冒頭にご説明させていただきましたが、FORCASに関しては成長ペースが鈍化しております。ただし、足元では成長ペースは回復傾向にありますので、3Qでは伸びが戻ってくると見込んでおります。
売上高に関しましては、ご覧の通り高い成長率を維持しながら着実に成長を続けております。

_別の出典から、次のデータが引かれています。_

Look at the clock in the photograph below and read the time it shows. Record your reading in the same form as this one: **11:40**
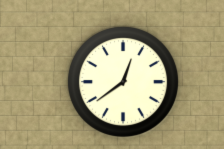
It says **12:39**
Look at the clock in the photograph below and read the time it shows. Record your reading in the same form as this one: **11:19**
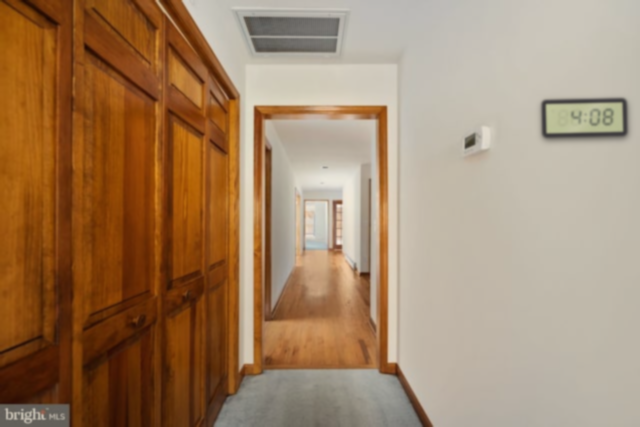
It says **4:08**
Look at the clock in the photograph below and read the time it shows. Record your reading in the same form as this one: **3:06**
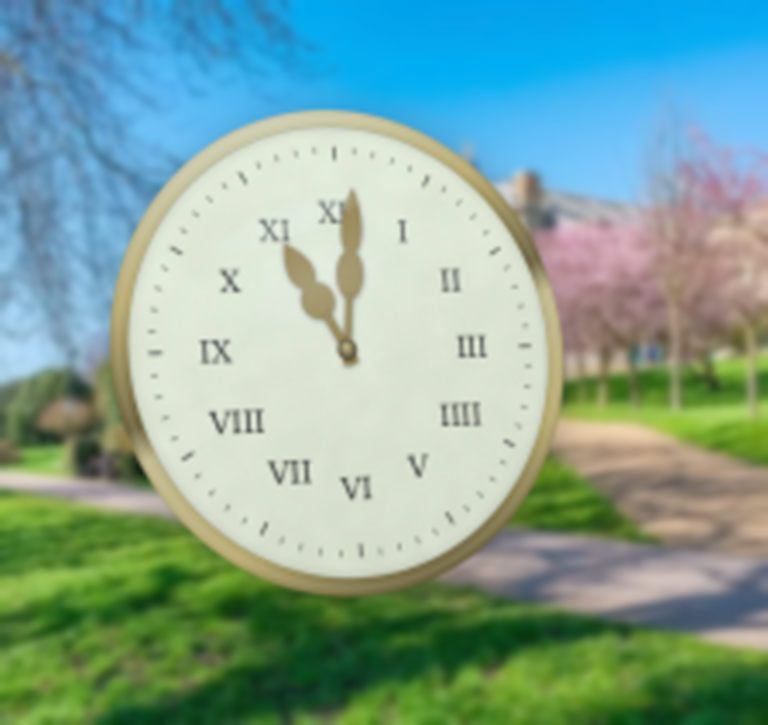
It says **11:01**
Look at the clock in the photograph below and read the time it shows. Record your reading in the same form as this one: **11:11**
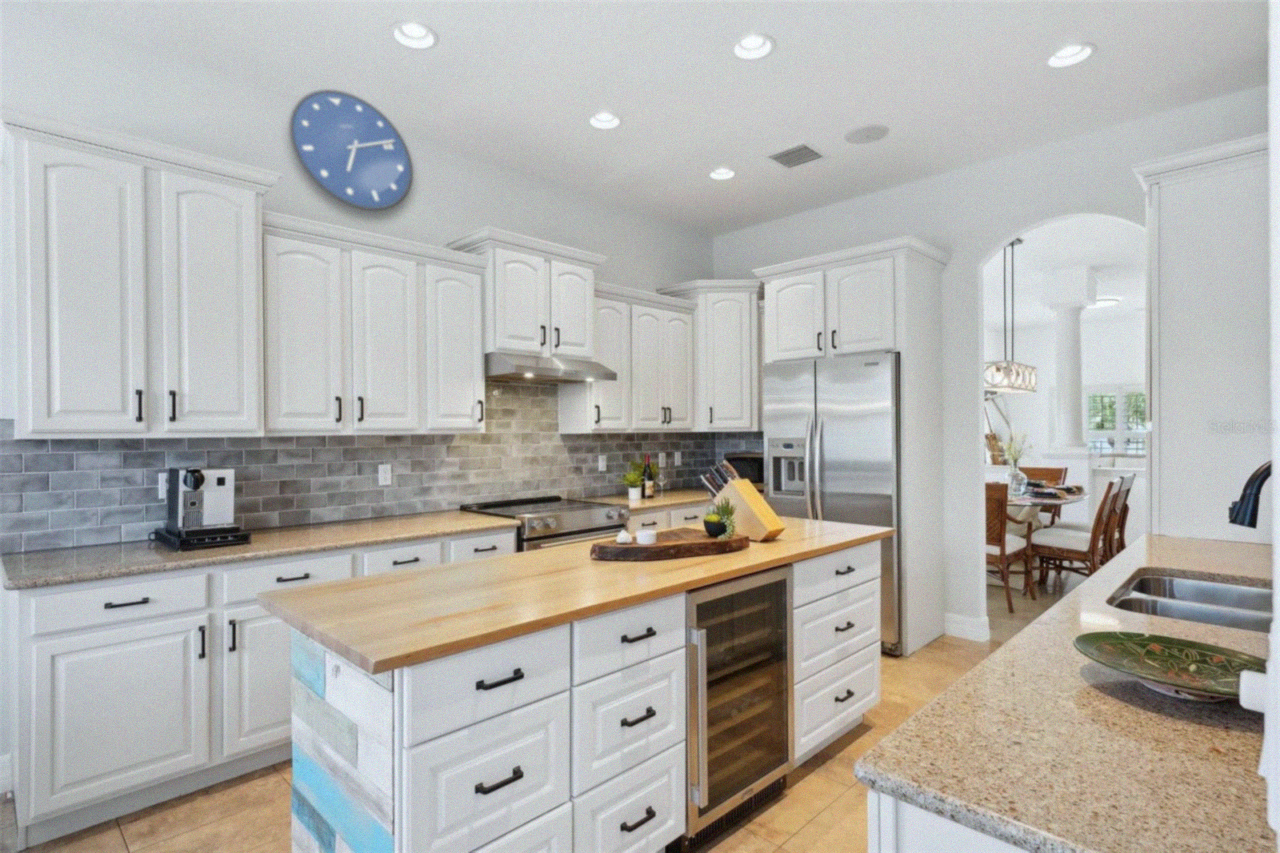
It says **7:14**
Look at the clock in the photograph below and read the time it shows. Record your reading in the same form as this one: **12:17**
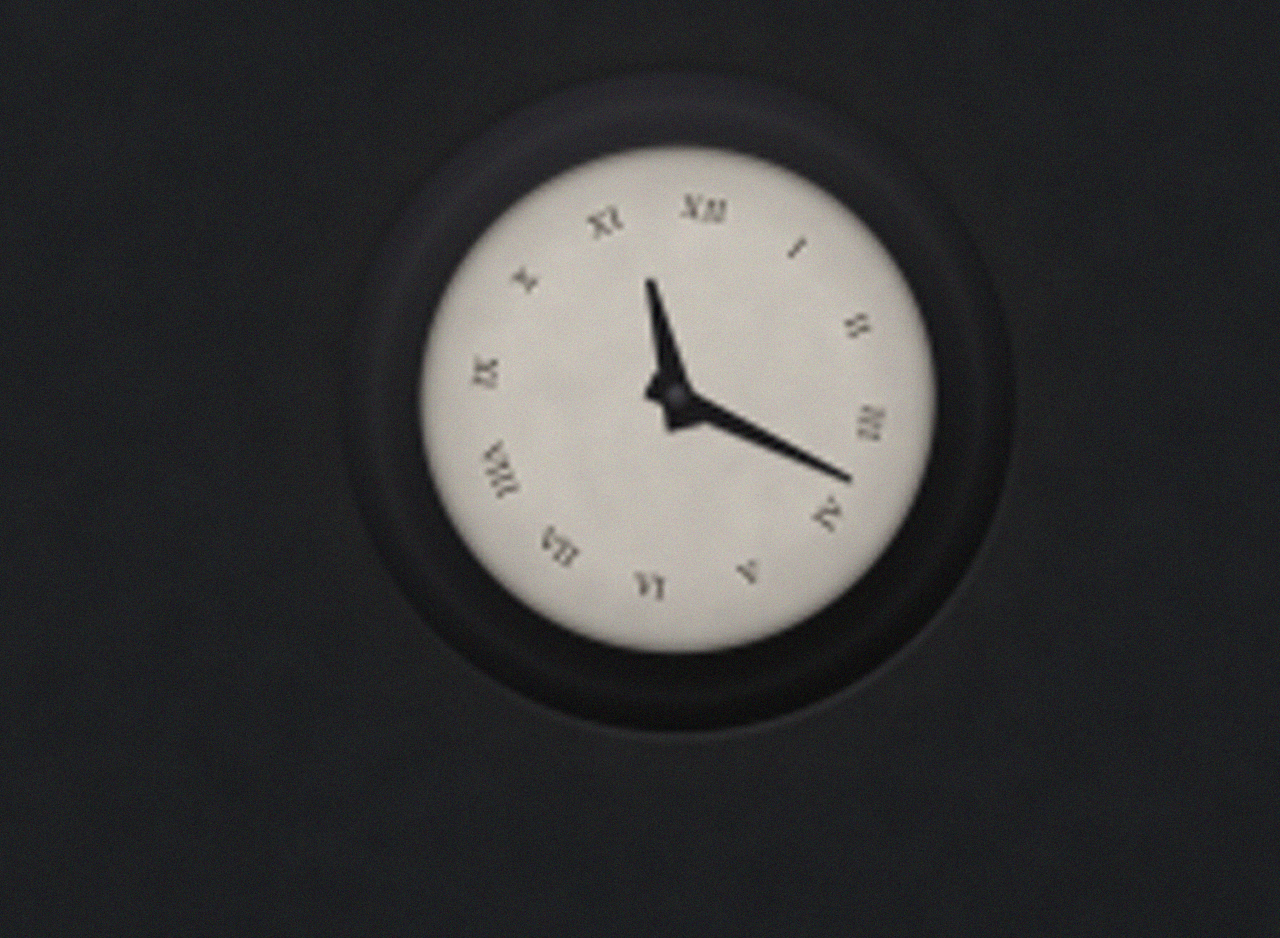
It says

この成長の伸びはFORCASが大きく牽引しておりますが、INITIALも着実に伸びています。
1つ大きなマイルストーンとしては、黒字化したという点があります。
今まではインキュベーションフェーズ、投資フェーズであるとして、特にFORCASに投資してきましたが、FORCASとINITIALの合計が黒字に転化して、収益貢献フェーズに入ってきたことは、1つのマイルストーンとしてポジティブなご報告ができたのではないかと思います。

NewsPicks事業ハイライト

それでは次にNewsPicks事業についてご説明いたします。
ユーザベースグループの中で、NewsPicksが2Qで最もポジティブな結果が出たと自負しております。特に有料課金の会員数が大幅に伸びました。
足元の状況を見ていくと、3Qにこの反動が来るとは思っておりますが、それでもすでに当初今期計画していたMRRはほぼ達成しておりますので、これは1,2Qの中で、良い結果が残せたのではないかなと思っております。
もちろん新型コロナのポジティブな面での影響があったのかなと思っておりまして、不確実な環境下だからこそ、信頼できる情報を求めている、そのときにNewsPicksに課金することを選んでいただいたことは、我々にとっても意味の大きいことだと思っております。引き続きこの成長を維持できるようにやっていきたいと思います。
売上高について、もう1点ポジティブな面が広告事業です。
新型コロナの影響により、最も影響を受けた産業の1つが広告業界とそれに関連する業界だったのではないかと思っております。他のメディアの事例を見ても、大きく広告収益を落としているところがありました。
GoogleですらYear on Yearで売上高を減少させている状況ですが、弊社はその中でも広告事業が成長している点は、今後に自信の持てる結果になったのではないかと思っています。全体として約33%の売上高の成長を実現しております。

Quartz事業ハイライト

それでは最後にQuartz事業についてご説明いたします。
Quartzも有料課金は着実に伸びてきております。本当にこの課金ビジネスというのは、長期的な視点に立って着実に積み上げていくことが何よりも大切になりますが、Quartzもそのトラックに乗っていると見ていただければと思います。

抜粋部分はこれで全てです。